As the provenance of the Watch remains
disputed, so does the amount of damages at issue. In Erlich v.
Etner (1964) 224 Cal.App.2d 69, the appellate court found that Plaintiff
had not proven damages despite a jury award in Plaintiff’s favor. (Id.
at p. 74.) Similar to the plaintiff in Erlich, Plaintiff here fails to
present admissible evidence as to the value of the Watch before the
McQueens made their statements and after the statement was made. Before
the McQueen Defendants made their statement, Phillips’ lowest and highest estimates
for the Watch were $300,000.00 and $600,000.00 respectively. (Hsu Decl. Ex. G
at p. MSJ00102.) The McQueen Defendants also present evidence that with the
provenance of the Watch in dispute, its expert estimates the current value of
the Watch to be $21,800.00 and $378,000.00 if its provenance were confirmed
based on two comparable auctions for high-profile celebrity gifting of watches.
(Hall Decl. ¶ 10.) As the auction never took place and no actual bids were
made, it remains speculative as to how much the Watch would have sold for.

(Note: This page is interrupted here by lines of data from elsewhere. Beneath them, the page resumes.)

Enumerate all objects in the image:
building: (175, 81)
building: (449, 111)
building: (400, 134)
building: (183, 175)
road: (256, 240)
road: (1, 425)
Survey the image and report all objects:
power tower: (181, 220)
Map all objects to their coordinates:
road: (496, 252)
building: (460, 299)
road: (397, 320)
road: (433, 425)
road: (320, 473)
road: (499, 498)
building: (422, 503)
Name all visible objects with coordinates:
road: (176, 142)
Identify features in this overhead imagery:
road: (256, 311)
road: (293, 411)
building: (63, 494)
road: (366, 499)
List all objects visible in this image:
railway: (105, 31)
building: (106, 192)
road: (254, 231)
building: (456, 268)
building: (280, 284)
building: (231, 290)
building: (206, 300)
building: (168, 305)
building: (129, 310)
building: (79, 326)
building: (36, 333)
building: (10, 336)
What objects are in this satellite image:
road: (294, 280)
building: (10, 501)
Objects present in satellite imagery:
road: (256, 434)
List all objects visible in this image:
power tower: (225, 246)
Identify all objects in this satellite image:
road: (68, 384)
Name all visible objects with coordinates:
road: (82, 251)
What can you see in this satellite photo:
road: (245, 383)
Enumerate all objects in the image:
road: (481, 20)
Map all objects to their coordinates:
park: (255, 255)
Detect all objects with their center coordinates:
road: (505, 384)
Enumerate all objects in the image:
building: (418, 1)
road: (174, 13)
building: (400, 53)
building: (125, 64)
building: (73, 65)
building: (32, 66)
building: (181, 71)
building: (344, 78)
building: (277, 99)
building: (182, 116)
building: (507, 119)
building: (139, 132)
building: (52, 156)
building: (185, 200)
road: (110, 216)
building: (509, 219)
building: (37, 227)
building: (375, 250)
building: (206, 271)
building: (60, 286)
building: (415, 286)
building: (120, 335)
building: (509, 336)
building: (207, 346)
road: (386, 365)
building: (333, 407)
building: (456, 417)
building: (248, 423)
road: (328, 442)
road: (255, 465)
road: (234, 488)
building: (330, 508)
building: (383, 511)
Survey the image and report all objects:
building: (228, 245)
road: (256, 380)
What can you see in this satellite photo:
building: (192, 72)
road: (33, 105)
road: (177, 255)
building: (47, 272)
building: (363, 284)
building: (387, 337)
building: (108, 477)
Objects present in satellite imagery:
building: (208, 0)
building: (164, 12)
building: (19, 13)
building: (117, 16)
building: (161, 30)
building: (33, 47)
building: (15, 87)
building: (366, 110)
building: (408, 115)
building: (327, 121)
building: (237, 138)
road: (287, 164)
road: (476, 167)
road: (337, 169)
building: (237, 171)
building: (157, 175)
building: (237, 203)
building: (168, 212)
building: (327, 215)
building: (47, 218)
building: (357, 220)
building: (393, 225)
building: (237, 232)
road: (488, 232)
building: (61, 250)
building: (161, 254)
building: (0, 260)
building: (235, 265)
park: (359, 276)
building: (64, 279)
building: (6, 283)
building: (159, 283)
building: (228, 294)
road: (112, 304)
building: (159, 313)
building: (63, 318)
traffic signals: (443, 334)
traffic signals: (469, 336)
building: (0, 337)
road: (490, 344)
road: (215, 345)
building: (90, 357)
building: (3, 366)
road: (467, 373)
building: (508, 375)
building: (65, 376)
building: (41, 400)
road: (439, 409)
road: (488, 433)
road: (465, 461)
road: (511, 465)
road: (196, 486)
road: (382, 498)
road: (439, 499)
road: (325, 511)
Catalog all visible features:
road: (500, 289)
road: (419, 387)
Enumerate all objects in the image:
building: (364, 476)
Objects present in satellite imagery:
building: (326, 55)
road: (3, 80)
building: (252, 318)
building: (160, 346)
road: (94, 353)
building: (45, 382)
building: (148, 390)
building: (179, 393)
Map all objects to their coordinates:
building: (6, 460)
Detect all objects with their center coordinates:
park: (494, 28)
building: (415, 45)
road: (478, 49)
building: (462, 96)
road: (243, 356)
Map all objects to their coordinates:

Accordingly, triable issues of material fact exist as to the fourth cause of
auction. 
The McQueen Defendants assert that their
statements were opinions not assertions of fact. “[W]here an expression of
opinion implies a false assertion of fact, the opinion can constitute
actionable defamation.” (Wong v. Jing (2010)
189 Cal.App.4th 1354, 1370.) “[T]he determination of whether the allegedly
defamatory statement constitutes fact or opinion is a question of law.” (Selleck
v. Globe International, Inc. (1985) 166 Cal.App.3d 1123,
1133.)  While the court agrees that Plaintiff has shown that the McQueen
Defendants made a false statement of fact about conducting a comprehensive
review and confirming the provenance of the Watch, Plaintiff failed to show
that no triable issues of material fact exist. 
Accordingly, summary adjudication is denied
as to the fourth cause of action. 
Plaintiff’s motion for summary judgment is
denied. 
Conclusion 
Plaintiff’s Motion for Summary Judgment or, in the
alternative, Summary Adjudication is denied. Plaintiff to give notice.